Layanan One Stop Service Haji Dapat Tantangan Serius di Lapangan

  • Whatsapp
Layanan One Stop Service Haji dapat tantangan serius di lapangan (foto: kemenhub)

Jakarta, beritalima.com| – Anggota Komisi VIII DPR RI Selly Andriany Gantina menyoroti implementasi layanan one stop service dalam penyelenggaraan ibadah haji 2026, karena mendapat tantangan serius di lapangan. Meski skema dinilai sudah berada di jalur benar, diingatkan keberhasilan sistem ini sangat ditentukan kualitas pelaksanaan di lapangan, bukan sekadar desain kebijakan di atas kertas.

Menurut Selly, konsep layanan terpadu diinisiasi pemerintah melalui Kementerian Haji dan Umrah pada dasarnya merupakan bagian dari prosedur tetap yang dirancang untuk menyederhanakan proses keberangkatan jemaah di embarkasi. Sistem ini juga diklaim menutup celah praktik percaloan karena seluruh alur layanan telah terintegrasi secara resmi.

“One stop service ini bukan ruang abu-abu. Semua sudah terkunci dalam sistem. Tapi pertanyaannya, apakah pelaksanaannya sudah benar-benar dirasakan jemaah?” tanya Selly dalam keterangan tertulisnya (25/4).

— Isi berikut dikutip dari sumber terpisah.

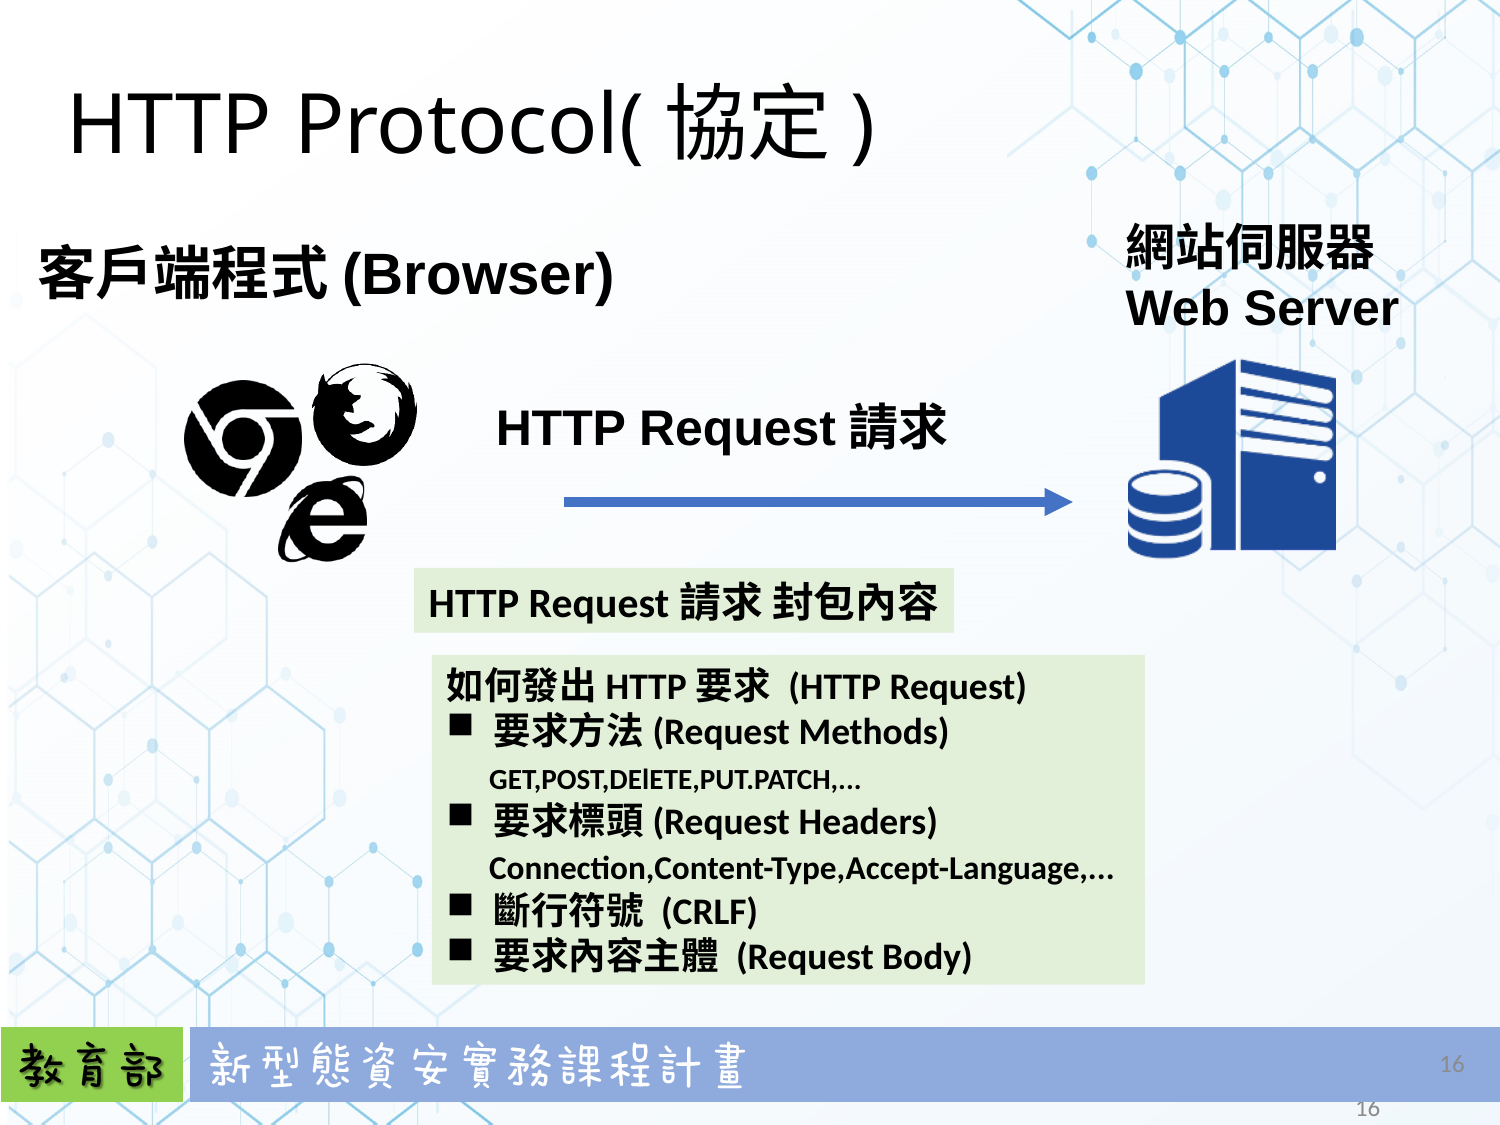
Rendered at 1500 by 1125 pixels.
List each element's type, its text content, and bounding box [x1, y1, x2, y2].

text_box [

Namun, ia menggarisbawahi persoalan krusial justru terletak pada kesiapan sumber daya manusia. Dalam praktiknya, kualitas pelayanan masih sangat bergantung pada kemampuan petugas dalam menangani berbagai kebutuhan teknis jemaah—mulai dari distribusi hingga aktivasi kartu nusuk, pembagian identitas, hingga penyaluran biaya hidup.

Selly menilai, jika petugas tak cukup sigap dan kompeten, maka sistem yang dirancang rapi sekalipun berpotensi kehilangan efektivitasnya. “Di sinilah titik uji sebenarnya. Sistem bagus tidak akan berarti jika petugas di lapangan tidak mampu menerjemahkannya menjadi pelayanan yang nyata,” tegas politisi Fraksi PDI-Perjuangan tersebut.

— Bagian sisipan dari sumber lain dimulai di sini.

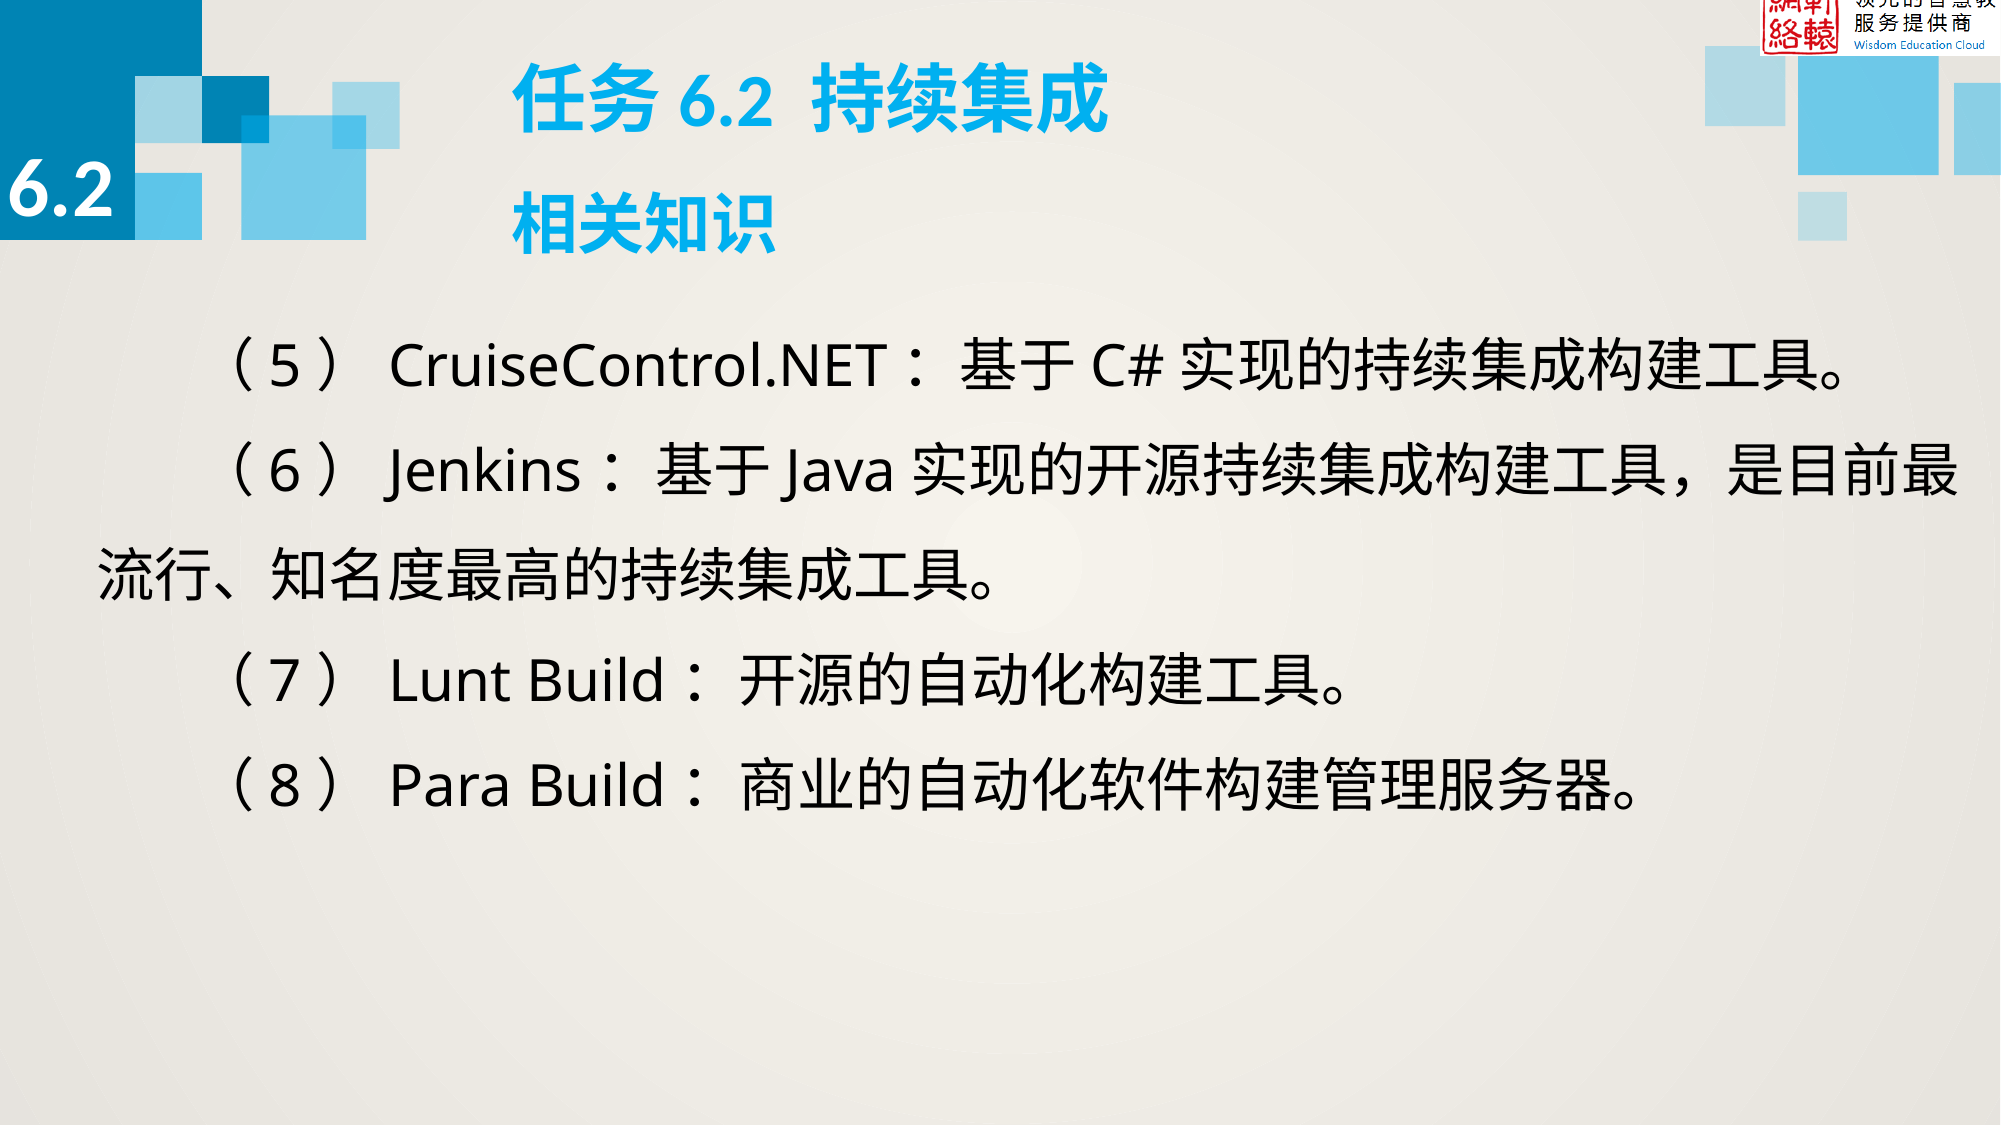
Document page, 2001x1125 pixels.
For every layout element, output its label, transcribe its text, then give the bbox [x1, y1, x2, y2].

list 相关知识 [496, 149, 1243, 250]
list 任务6.2 持续集成 [496, 17, 1441, 150]
text_box （5）CruiseControl.NET：基于C#实现的持续集成构建工具。 （6）Jenkins：基于Java实现的开源持续集成构建工具，是目前最流行、知名度最高的持续集成工具。 （7）Lunt Build：开源的自动化构建工具。 （8）Para Build：商业的自动化软件构建管理服务器。 [81, 286, 2000, 931]
list 6.2 [0, 95, 150, 232]
picture [1760, 0, 2001, 56]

Selain faktor SDM, ia juga menilai pentingnya sinkronisasi antara petugas haji Indonesia dengan pihak syarikat di Arab Saudi. Minimnya koordinasi dinilai berpotensi menimbulkan friksi layanan, terutama saat jemaah memasuki fase krusial di tanah suci.

Lebih jauh, Selly mengingatkan bahwa penerapan one stop service saat ini masih bersifat parsial karena baru terfokus pada tahap pemberangkatan di embarkasi. Padahal, tantangan terbesar justru muncul saat jemaah sudah berada di Arab Saudi, di mana kompleksitas layanan meningkat tajam.

“Kalau mau serius meningkatkan kualitas haji, integrasi tidak boleh berhenti di embarkasi. Harus dibangun ekosistem layanan yang utuh dari awal hingga akhir,” tambahnya. Ia menyinggung perlunya penguatan infrastruktur pendukung, termasuk fasilitas kesehatan seperti rumah sakit haji. Menurutnya, transparansi dan kemudahan dalam proses pemeriksaan kesehatan menjadi bagian penting yang selama ini masih kerap dikeluhkan jemaah.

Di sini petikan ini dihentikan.